What is expected -> Return the data exactly, apart from leaving out the pictures.
[[ Dataset excerpts open ]]
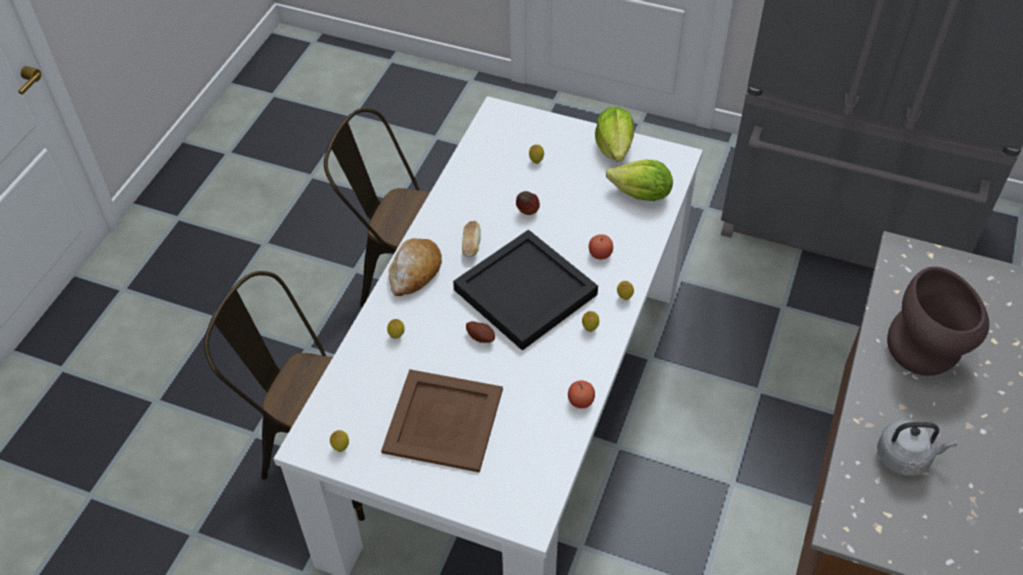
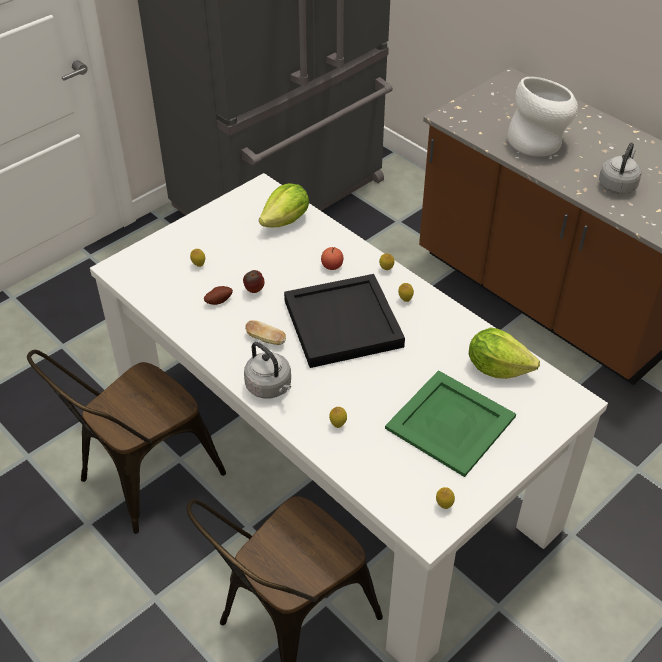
camera: 65 degrees left, 5 degrees down
(415, 272) = (270, 387): bread -> grey kettle
(444, 420) = (450, 421): brown tray -> green tray
(481, 337) = (374, 368): potato -> potato (218, 300)
(580, 401) = (475, 331): apple -> none
(614, 147) = (222, 216): lettuce -> lettuce (497, 367)
(927, 352) = (538, 142): brown vase -> white vase

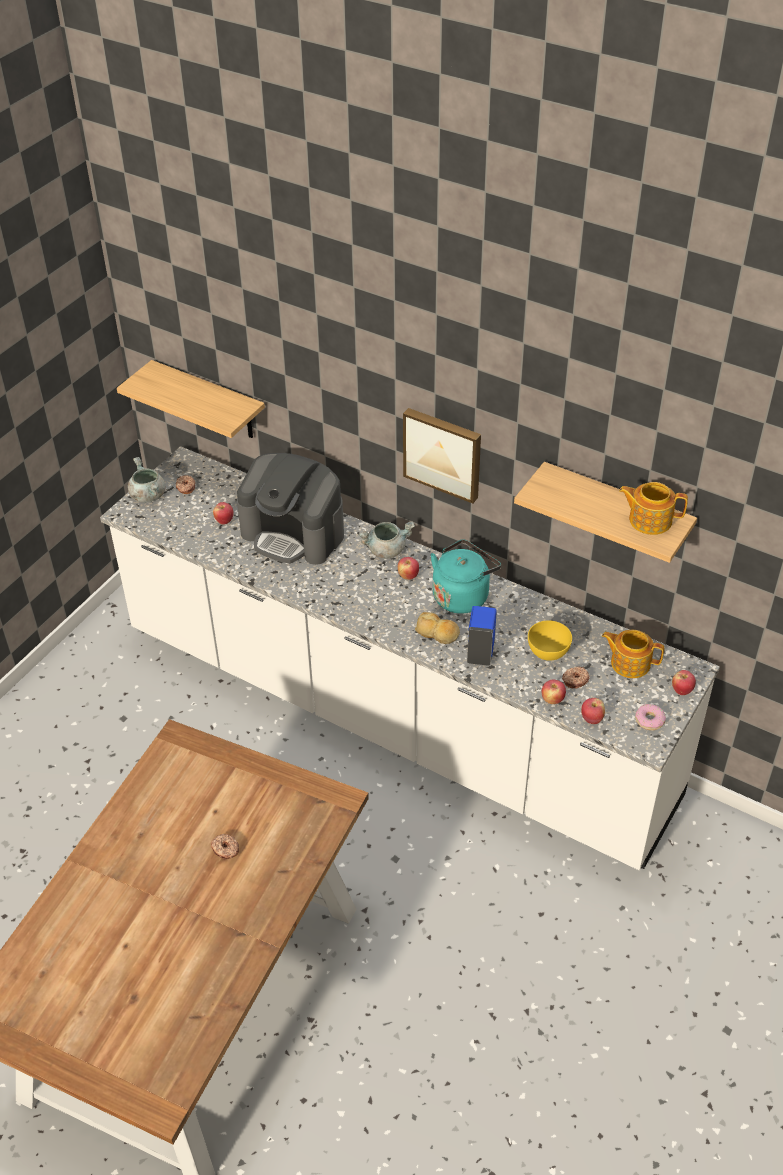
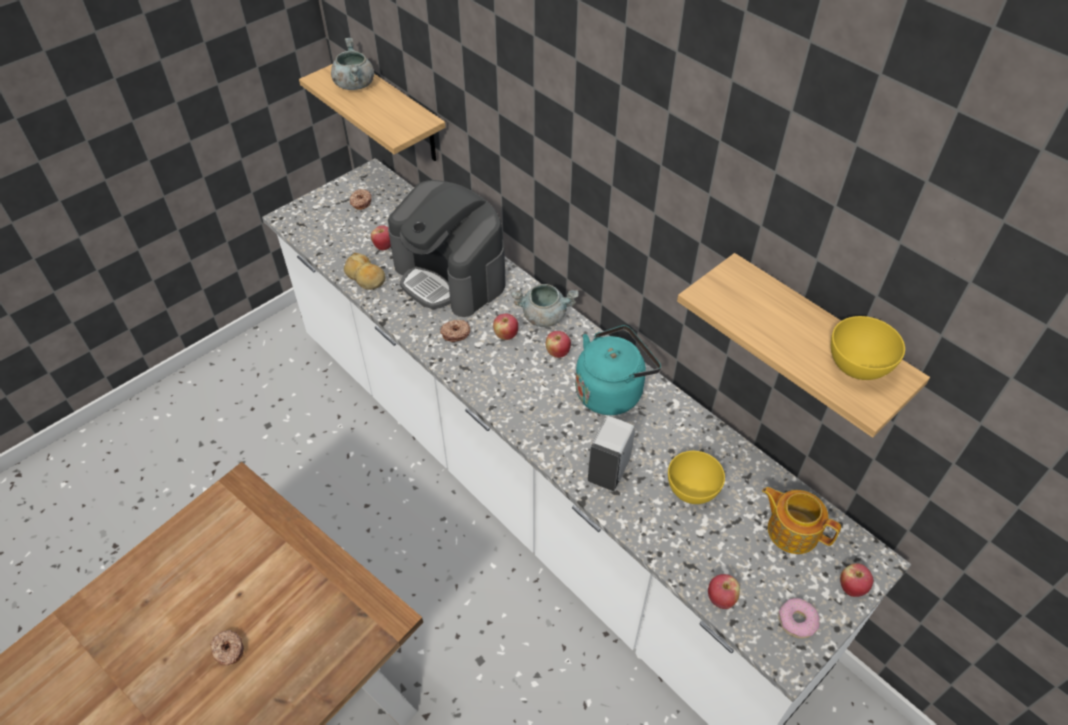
camera: 15 degrees right, 5 degrees up
(148, 495) = (319, 203): grey cooking pot -> grey cooking pot (354, 84)
(437, 633) = (566, 433): bread -> bread (365, 277)
(443, 453) = (618, 217): picture -> none
(480, 652) = (609, 470): blue soap dispenser -> white soap dispenser
(552, 699) = (678, 557): apple -> apple (506, 335)
(575, 680) = (715, 536): donut -> donut (455, 333)
(649, 520) = (858, 366): teapot -> yellow bowl

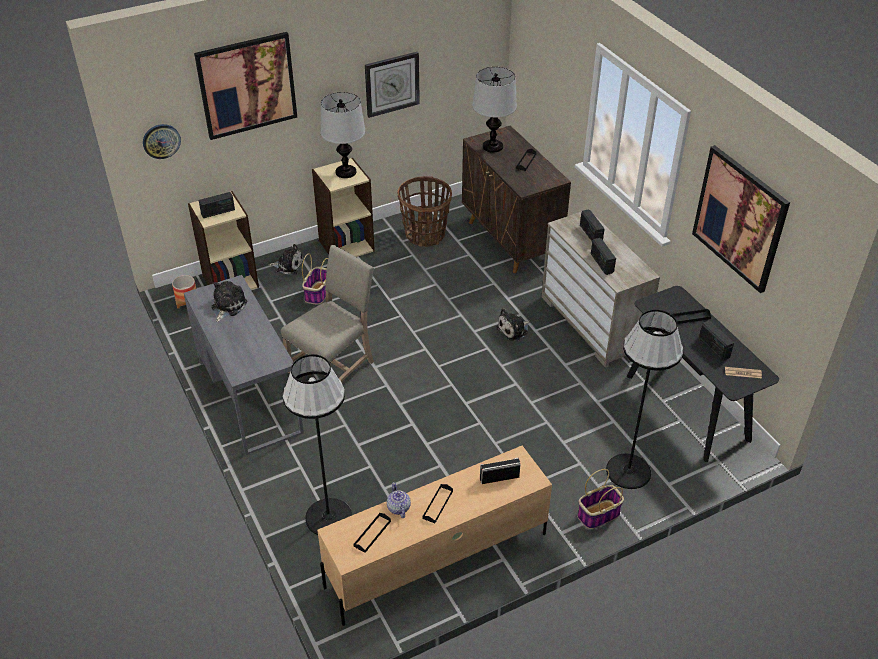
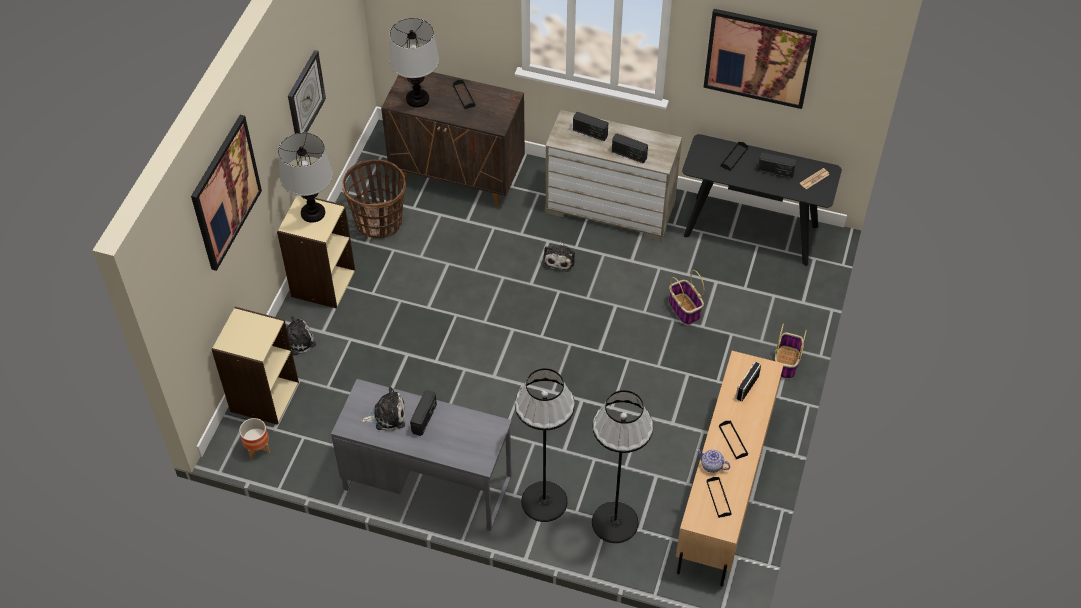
camera: 45 degrees left, 10 degrees up
(161, 141) = (184, 305): wall clock -> none
(218, 212) = (254, 337): radio -> radio (424, 418)
(227, 306) = (387, 415): plush toy -> plush toy turned 105 degrees clockwise
(318, 294) = (360, 348): basket -> basket (685, 309)
(334, 366) = (461, 402): beige chair -> none
(628, 471) = (768, 313): black floor lamp -> black floor lamp (544, 501)

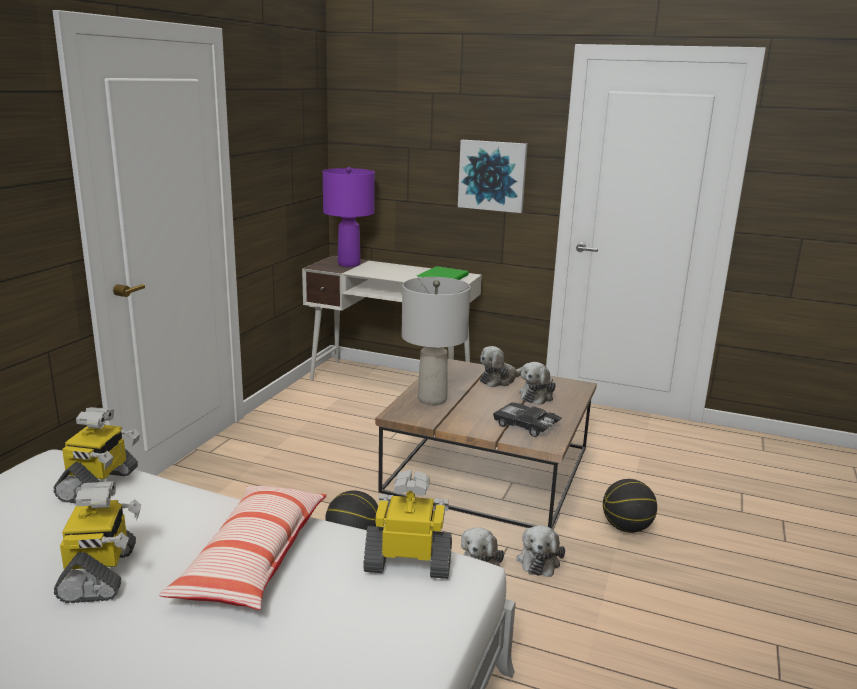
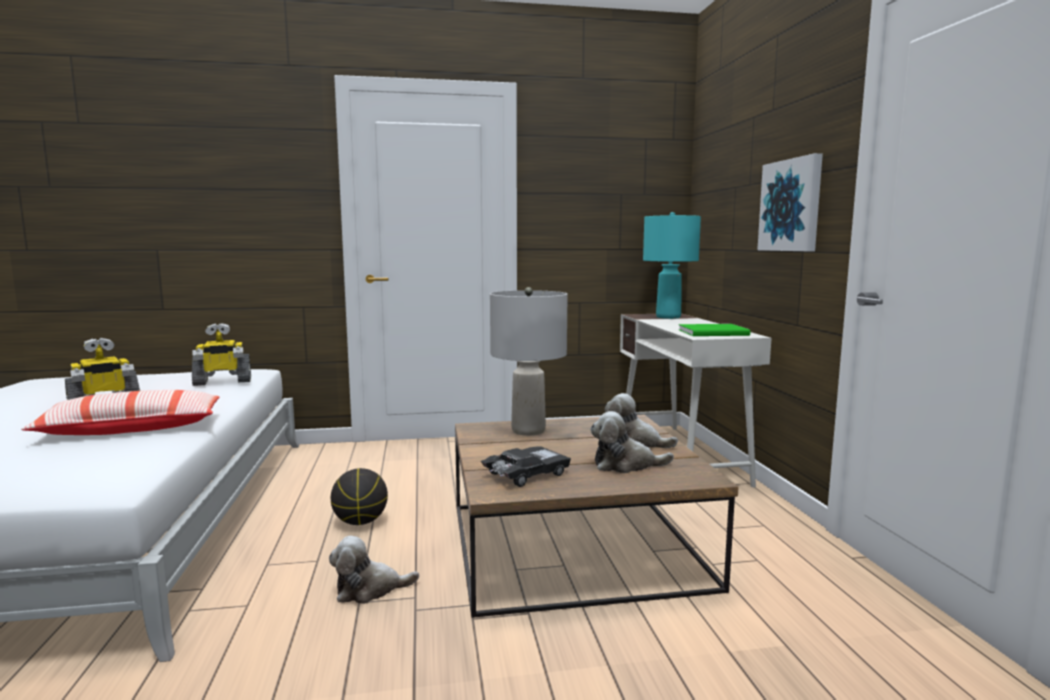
camera: 60 degrees right, 10 degrees down
(349, 264) = (668, 317): purple table lamp -> turquoise table lamp
(409, 563) = (128, 467): toy robot -> none
(526, 426) = (526, 474): black toy car -> black toy car turned 45 degrees clockwise
(538, 560) = (402, 624): plush toy -> none
(626, 528) = (545, 677): basketball -> none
[[ Dataset excerpts closed ]]
Task answer ->
camera: 65 degrees left, 5 degrees down
(415, 272) = (270, 387): bread -> grey kettle
(444, 420) = (450, 421): brown tray -> green tray
(481, 337) = (374, 368): potato -> potato (218, 300)
(580, 401) = (475, 331): apple -> none
(614, 147) = (222, 216): lettuce -> lettuce (497, 367)
(927, 352) = (538, 142): brown vase -> white vase

camera: 15 degrees right, 5 degrees up
(148, 495) = (319, 203): grey cooking pot -> grey cooking pot (354, 84)
(437, 633) = (566, 433): bread -> bread (365, 277)
(443, 453) = (618, 217): picture -> none
(480, 652) = (609, 470): blue soap dispenser -> white soap dispenser
(552, 699) = (678, 557): apple -> apple (506, 335)
(575, 680) = (715, 536): donut -> donut (455, 333)
(649, 520) = (858, 366): teapot -> yellow bowl

camera: 45 degrees left, 10 degrees up
(161, 141) = (184, 305): wall clock -> none
(218, 212) = (254, 337): radio -> radio (424, 418)
(227, 306) = (387, 415): plush toy -> plush toy turned 105 degrees clockwise
(318, 294) = (360, 348): basket -> basket (685, 309)
(334, 366) = (461, 402): beige chair -> none
(628, 471) = (768, 313): black floor lamp -> black floor lamp (544, 501)

camera: 60 degrees right, 10 degrees down
(349, 264) = (668, 317): purple table lamp -> turquoise table lamp
(409, 563) = (128, 467): toy robot -> none
(526, 426) = (526, 474): black toy car -> black toy car turned 45 degrees clockwise
(538, 560) = (402, 624): plush toy -> none
(626, 528) = (545, 677): basketball -> none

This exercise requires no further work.